# Source text
How rare is this very good sex?
February 11, 2024 2:05 AM   Subscribe

I want to break up with my partner, but I'm afraid I'll never find sex like this again. Is it really that bad out there?

First of all, I've been a serial long-term monogamist so I have very little breadth of sexual experience, and for most of my life it was not great. When I first got together with my current partner, I was surprised at his very wholesome tastes in sex, but I have come to love it. Respectful, loving sex is amazing for me. It has continued to improve over time even as other aspects of our relationship have deteriorated.

Now I want to break up with him, for very good non-sex reasons, but I read so much about the porn-addled brains of men these days that I'm afraid I'll never find anything like this again. If the odds are bad, I honestly might just learn to live with his other issues.

So I ask you, women of Metafilter: How often have you encountered in the wild men who are loving in foreplay, generous and talented when giving oral sex, skilled and passionate at intercourse, and are definitely not into degradation, anal sex, porny gymnastics, etc.? Age range 45-65, I guess.

# Provided data

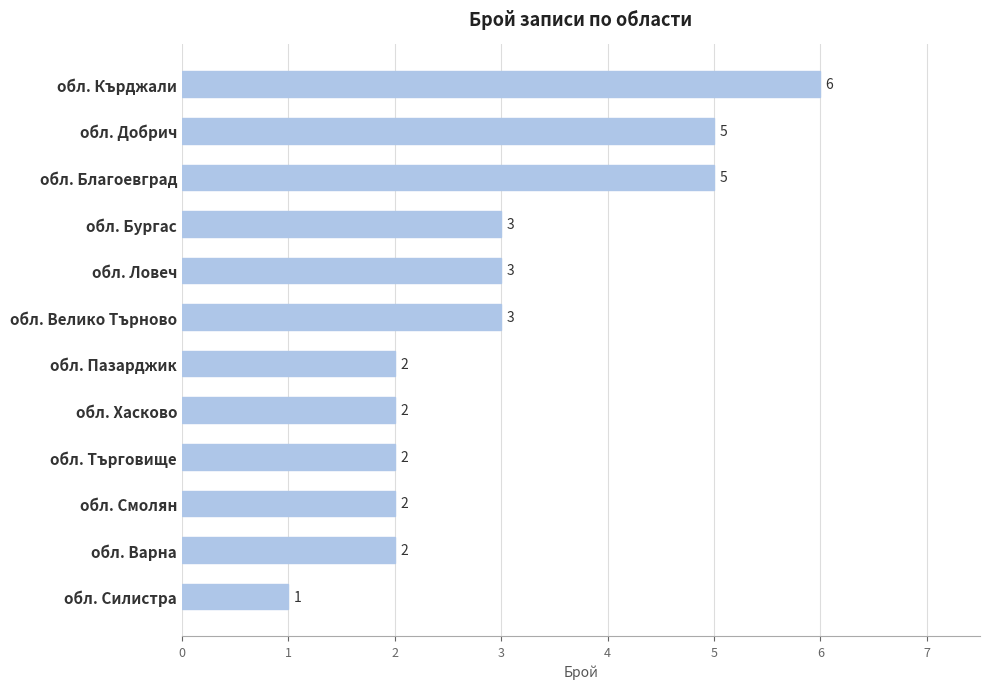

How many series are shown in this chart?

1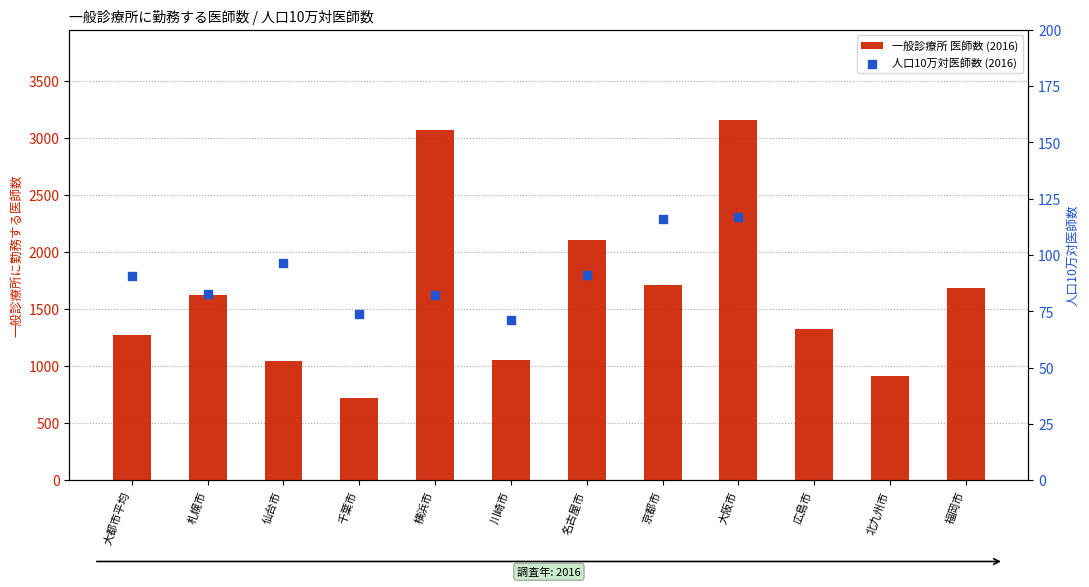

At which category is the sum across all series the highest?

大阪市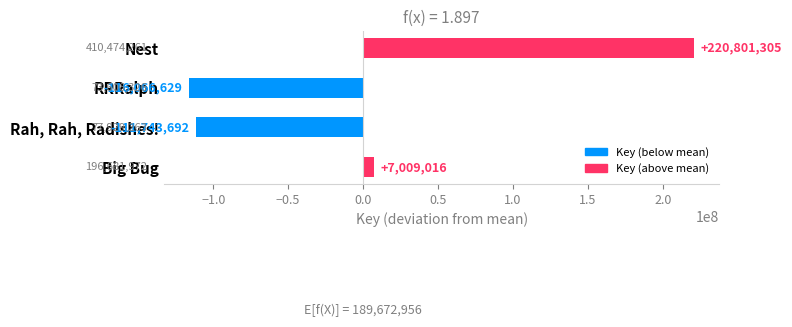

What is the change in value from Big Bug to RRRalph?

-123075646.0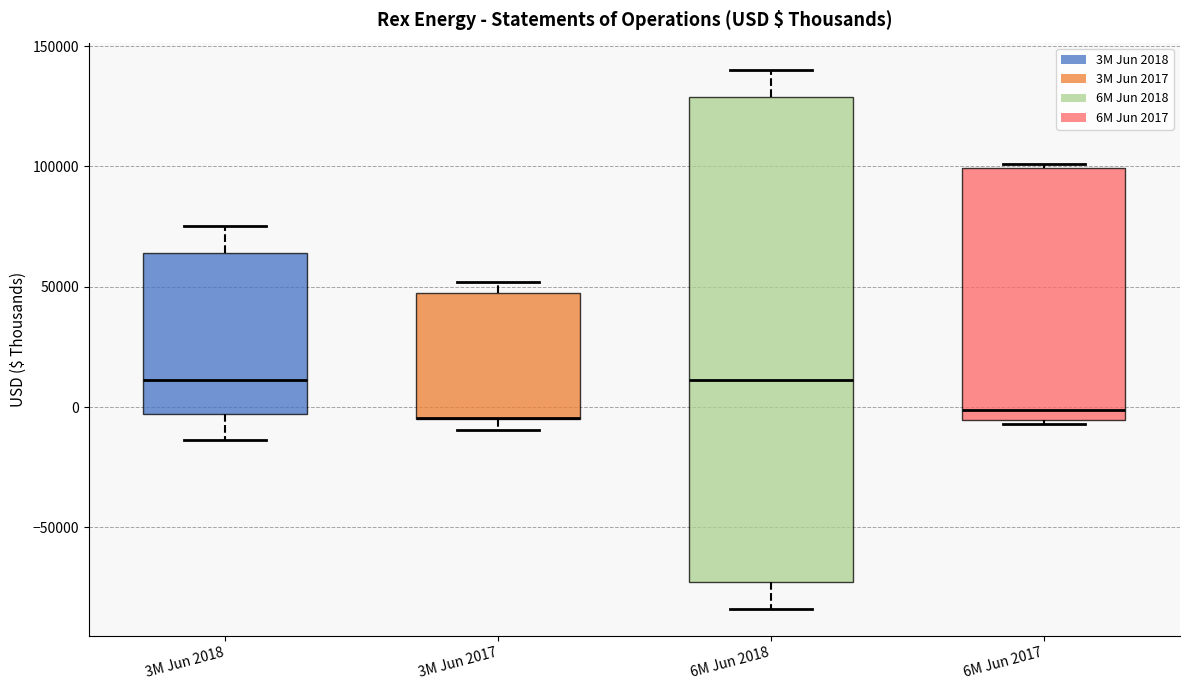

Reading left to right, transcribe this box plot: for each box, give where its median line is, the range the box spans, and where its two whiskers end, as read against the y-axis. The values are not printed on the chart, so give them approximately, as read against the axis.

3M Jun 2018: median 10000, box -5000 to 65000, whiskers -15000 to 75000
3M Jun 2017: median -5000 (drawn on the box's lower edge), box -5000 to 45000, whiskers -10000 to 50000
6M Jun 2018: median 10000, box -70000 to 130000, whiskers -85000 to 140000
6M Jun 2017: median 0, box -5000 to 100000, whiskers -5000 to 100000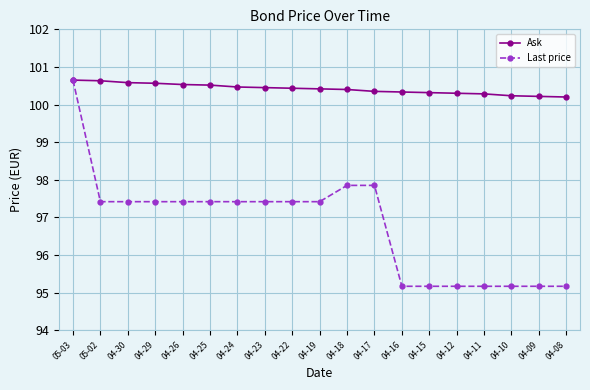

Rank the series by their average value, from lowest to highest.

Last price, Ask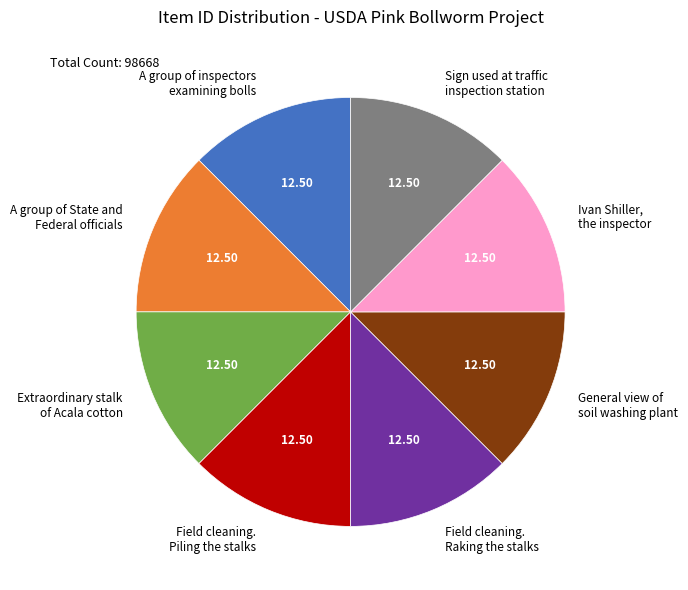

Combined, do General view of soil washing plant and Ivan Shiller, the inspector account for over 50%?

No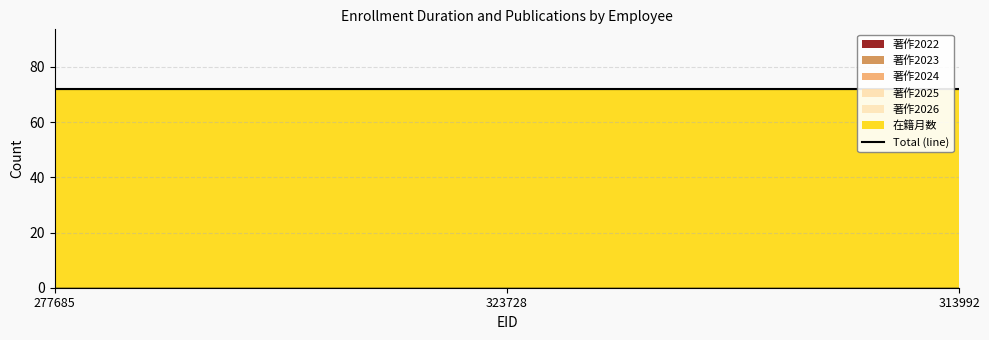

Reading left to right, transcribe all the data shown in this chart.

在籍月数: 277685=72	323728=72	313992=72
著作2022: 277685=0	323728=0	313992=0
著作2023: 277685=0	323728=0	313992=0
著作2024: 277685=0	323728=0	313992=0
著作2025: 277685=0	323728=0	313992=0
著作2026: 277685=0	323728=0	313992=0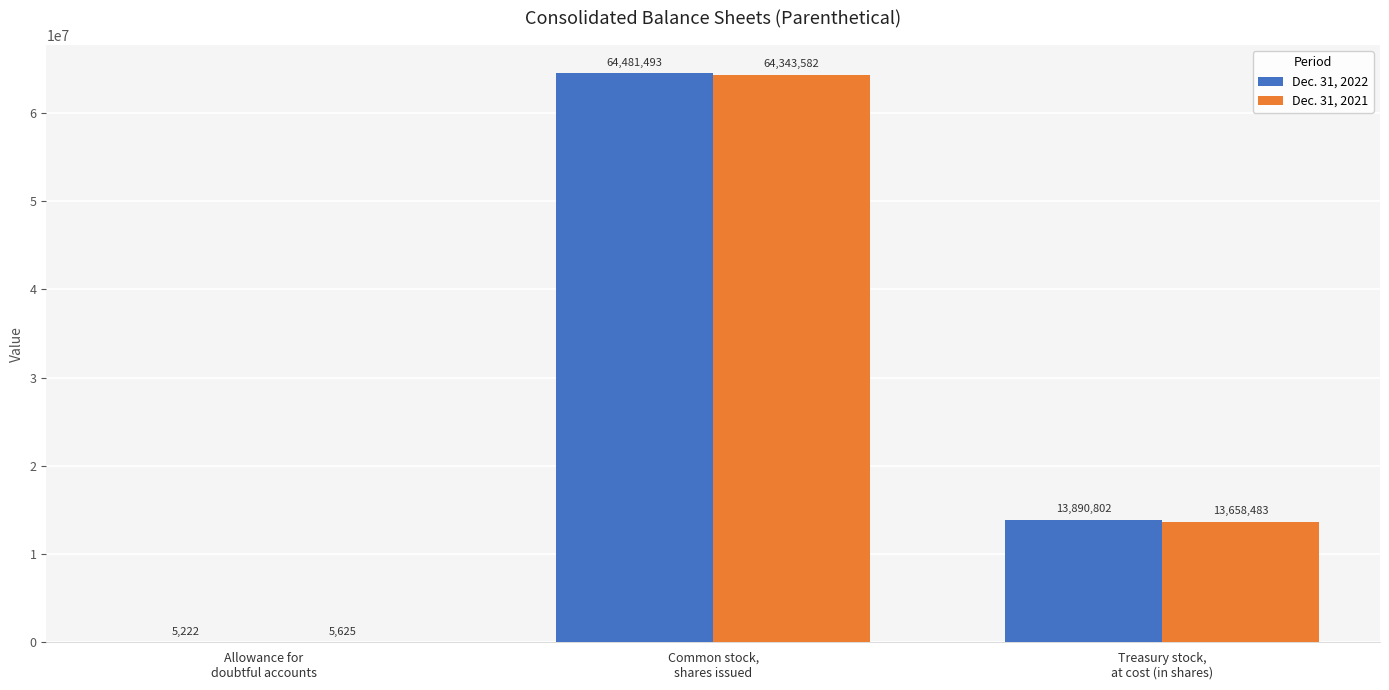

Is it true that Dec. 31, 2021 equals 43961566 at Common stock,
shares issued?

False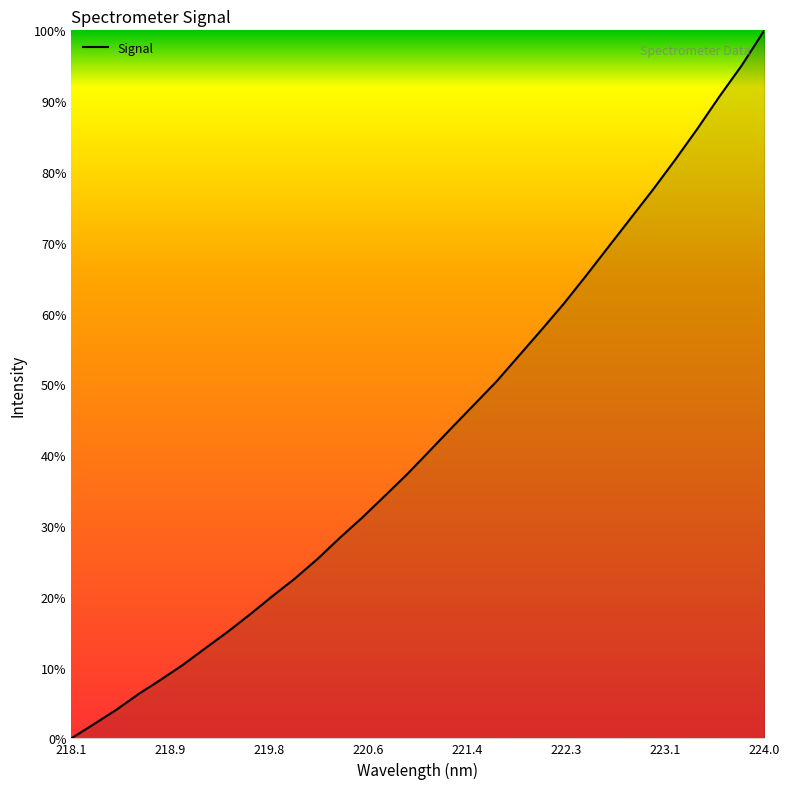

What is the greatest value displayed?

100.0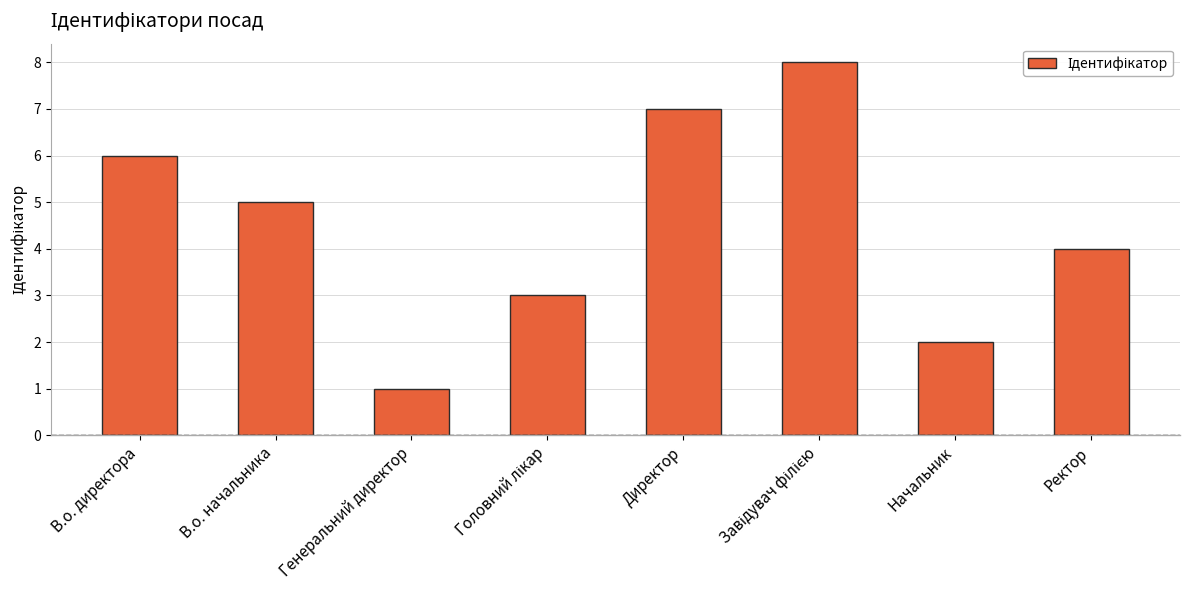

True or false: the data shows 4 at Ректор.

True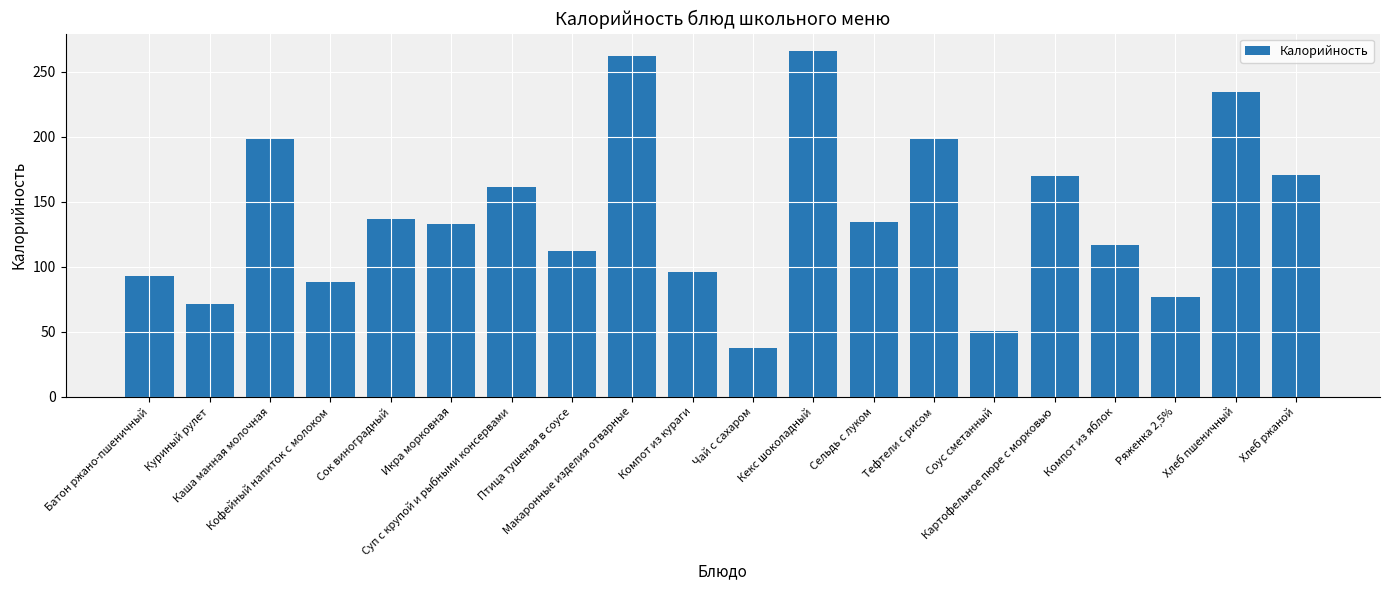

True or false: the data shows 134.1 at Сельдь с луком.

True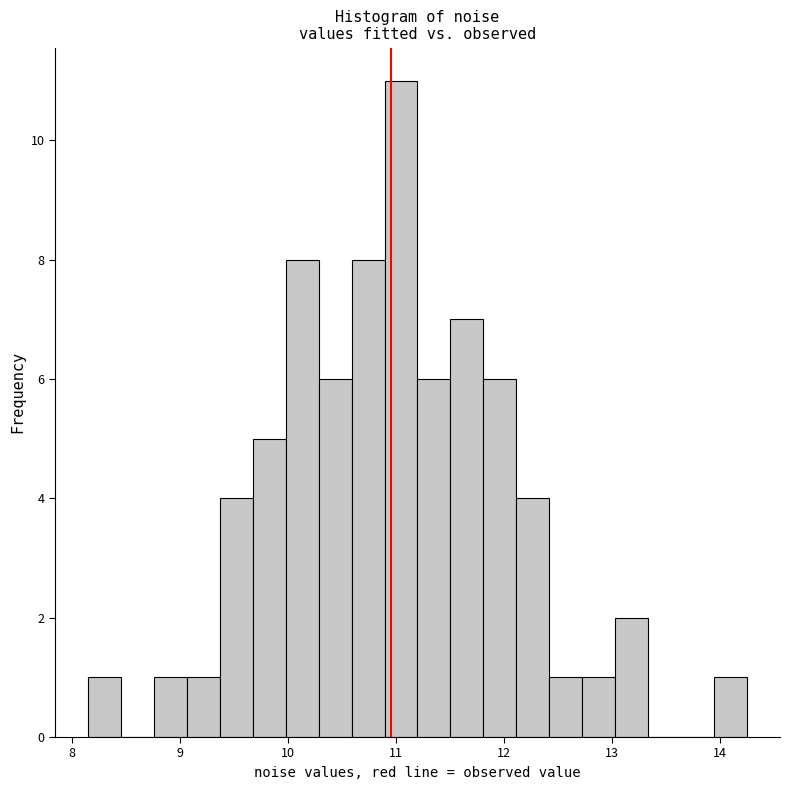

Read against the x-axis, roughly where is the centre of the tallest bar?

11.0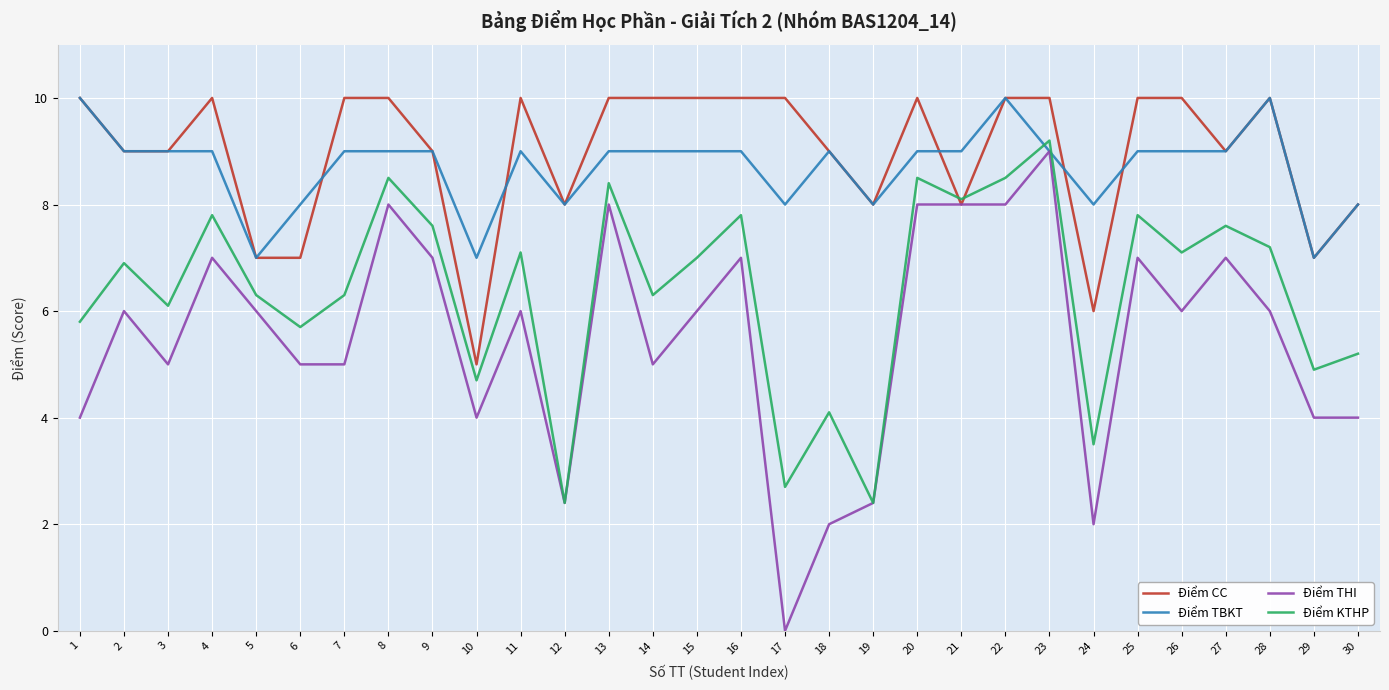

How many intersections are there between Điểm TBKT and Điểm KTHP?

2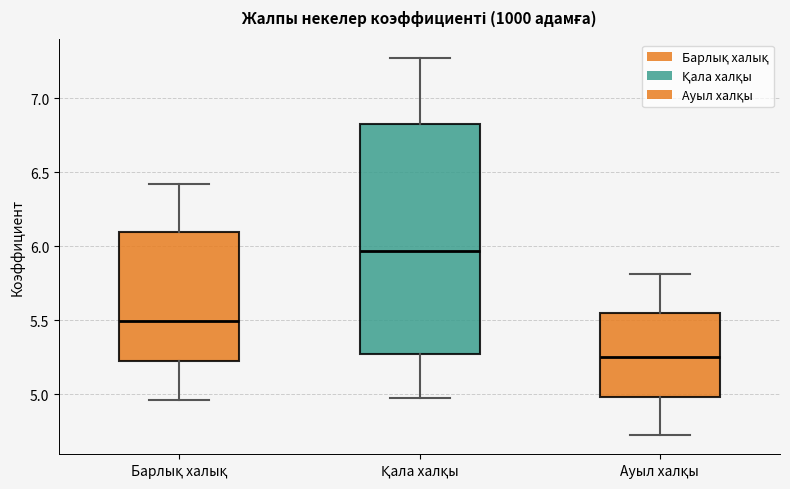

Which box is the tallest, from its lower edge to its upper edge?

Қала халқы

# Problems to work on
a) Reproduce the relationship question from "February 11, 2024" to "bad out there?", swapping "partner" for "boyfriend".
b) What age range does the writer of the relationship question specify?

# Task-by-task answers
a)
February 11, 2024 2:05 AM   Subscribe

I want to break up with my boyfriend, but I'm afraid I'll never find sex like this again. Is it really that bad out there?

b) 45-65